Pull out every line of the rows below that contains the word "against", and copy each one in full.

**Materials provided:**

• • • • •

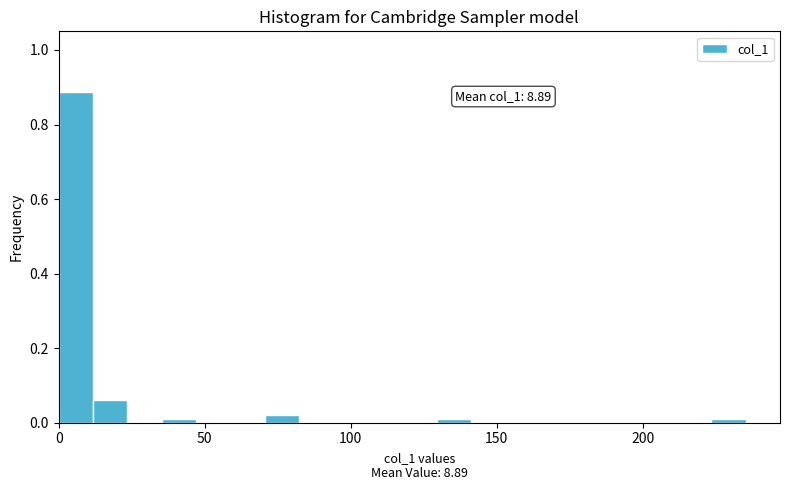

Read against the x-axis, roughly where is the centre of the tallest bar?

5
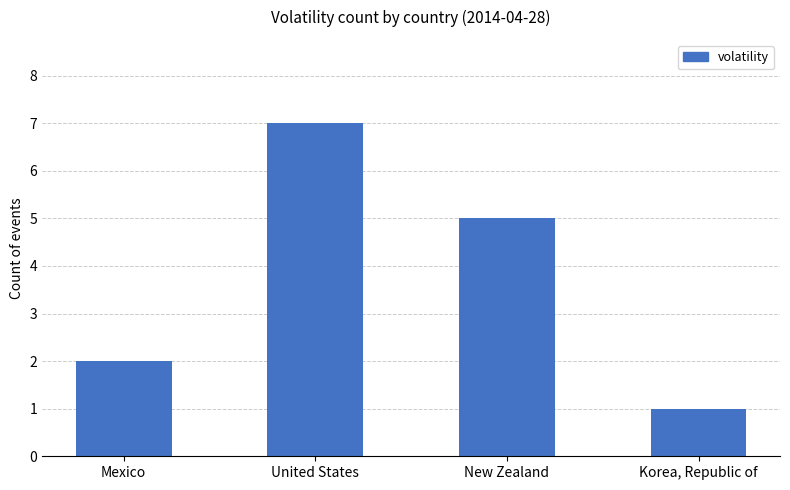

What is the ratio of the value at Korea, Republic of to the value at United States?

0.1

• • • • •

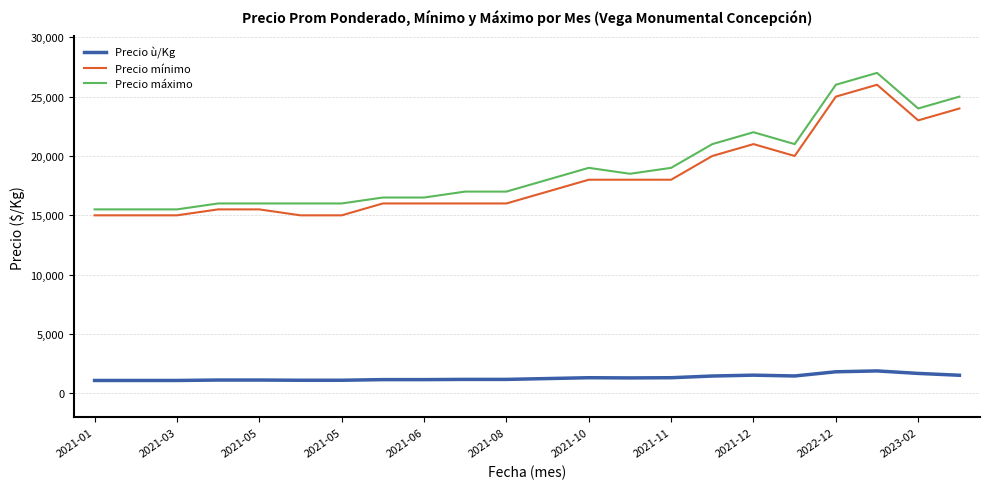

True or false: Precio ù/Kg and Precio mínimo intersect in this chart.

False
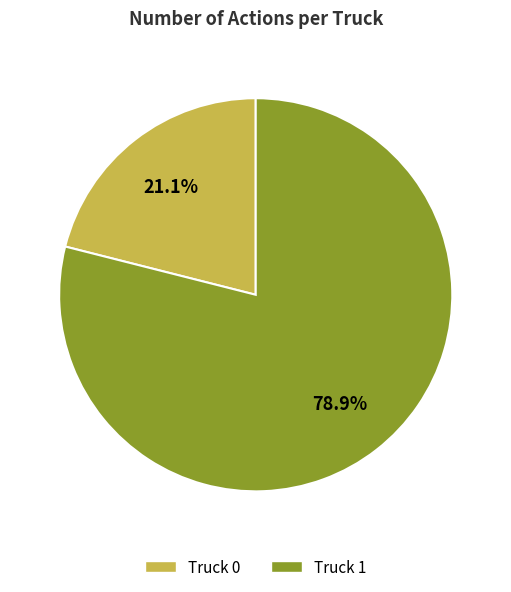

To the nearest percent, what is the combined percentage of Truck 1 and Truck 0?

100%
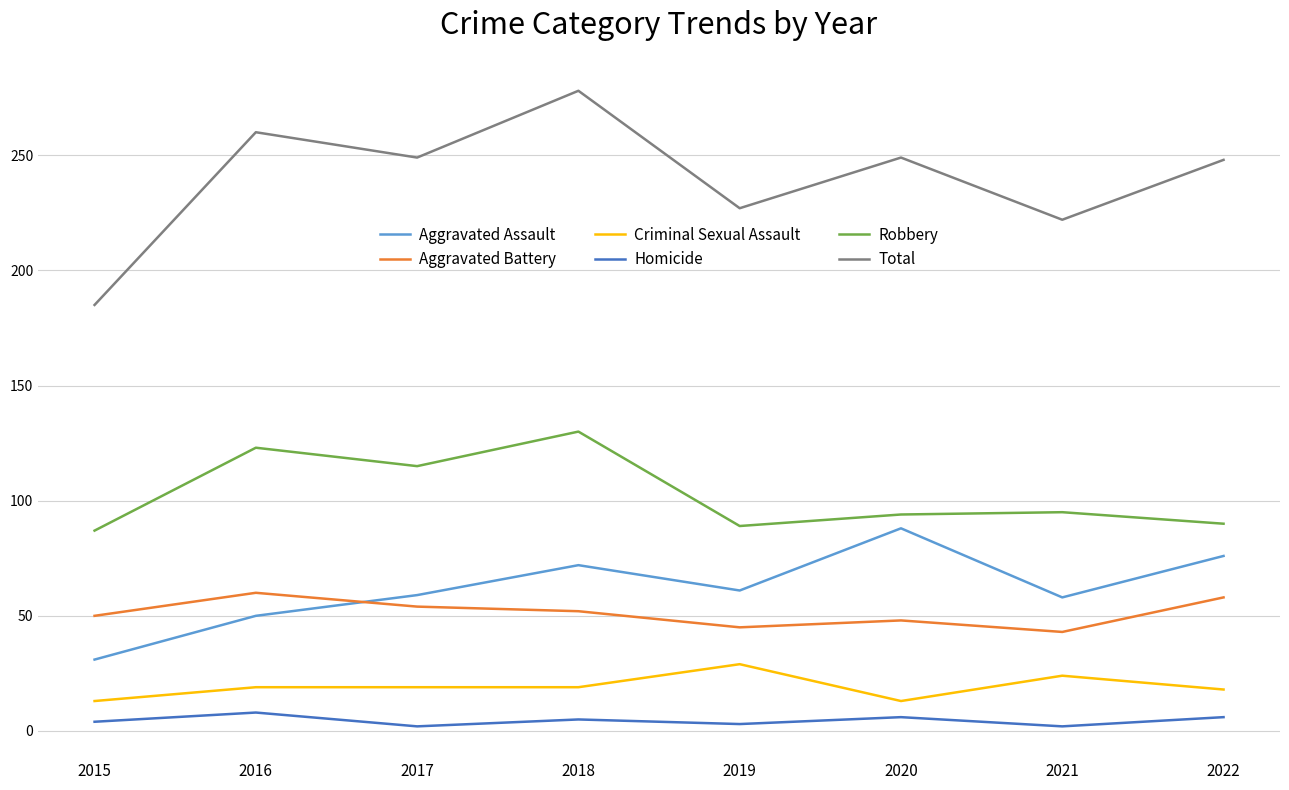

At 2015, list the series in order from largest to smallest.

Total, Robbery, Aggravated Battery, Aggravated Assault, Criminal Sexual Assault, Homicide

• • • • •

**Response:**
Read against the x-axis, roughly where is the centre of the tallest bar?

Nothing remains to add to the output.